OREANDA-NEWS. June 28, 2012. Deputy Director of FBK Banking Audit Department Roman Kenigsberg appeared at the online conference of the portal Finam.ru "Financial sector: are the Russian banks threatened with the deficit of liquidity?", reported the press-centre of FBK.

Commenting on the problem of the liquidity deficit Roman Kenigsberg has noted that it could not be said that there wasn`t any money in the bank system but its volume is really decreasing. "The money sufficiency depends on many factors including the growth of consumer activity what is confirmed by high growth rate of consumer credits, decrease of saving ratio in the population incomes using structure to the level of the middle 2008", - the auditor noted. He has explained that in itself the waiting of the crisis new wave must moderate consumers` appetites lowering the pressuring both on the import trade (from here the influence on the trade balance and currency rate) and on outflow of funds from banking deposits and on demand for credits.

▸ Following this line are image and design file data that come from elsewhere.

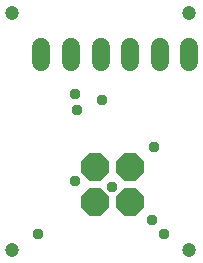
<source format=gbr>
G04 EAGLE Gerber X2 export*
%TF.Part,Single*%
%TF.FileFunction,Soldermask,Bot,1*%
%TF.FilePolarity,Negative*%
%TF.GenerationSoftware,Autodesk,EAGLE,9.1.0*%
%TF.CreationDate,2018-11-27T18:07:30Z*%
G75*
%MOMM*%
%FSLAX34Y34*%
%LPD*%
%AMOC8*
5,1,8,0,0,1.08239X$1,22.5*%
G01*
%ADD10C,1.203200*%
%ADD11C,1.511200*%
%ADD12P,2.556822X8X22.500000*%
%ADD13C,0.959600*%


D10*
X20000Y50000D03*
X170000Y50000D03*
X20000Y250000D03*
X170000Y250000D03*
D11*
X45000Y221540D02*
X45000Y208460D01*
X70000Y208460D02*
X70000Y221540D01*
X95000Y221540D02*
X95000Y208460D01*
X120000Y208460D02*
X120000Y221540D01*
X145000Y221540D02*
X145000Y208460D01*
X170000Y208460D02*
X170000Y221540D01*
D12*
X90000Y120000D03*
X120000Y120000D03*
X90000Y90000D03*
X120000Y90000D03*
D13*
X73500Y108500D03*
X105000Y103250D03*
X96250Y176750D03*
X138250Y75250D03*
X73500Y182000D03*
X42000Y63000D03*
X148750Y63000D03*
X140000Y136500D03*
X75250Y168000D03*
M02*

</source>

According to Kenigsberg from Bank of Russia the professional community is waiting for a realization of earlier announced the currency rate management strategy – using the currency interventions only in the very top or bottom of trading range. "In expectation of a crisis new wave all emissive centers are trying  to lower the exchange rate having given a head start for the national economy in the competition at the global markets", - FBK representative explained.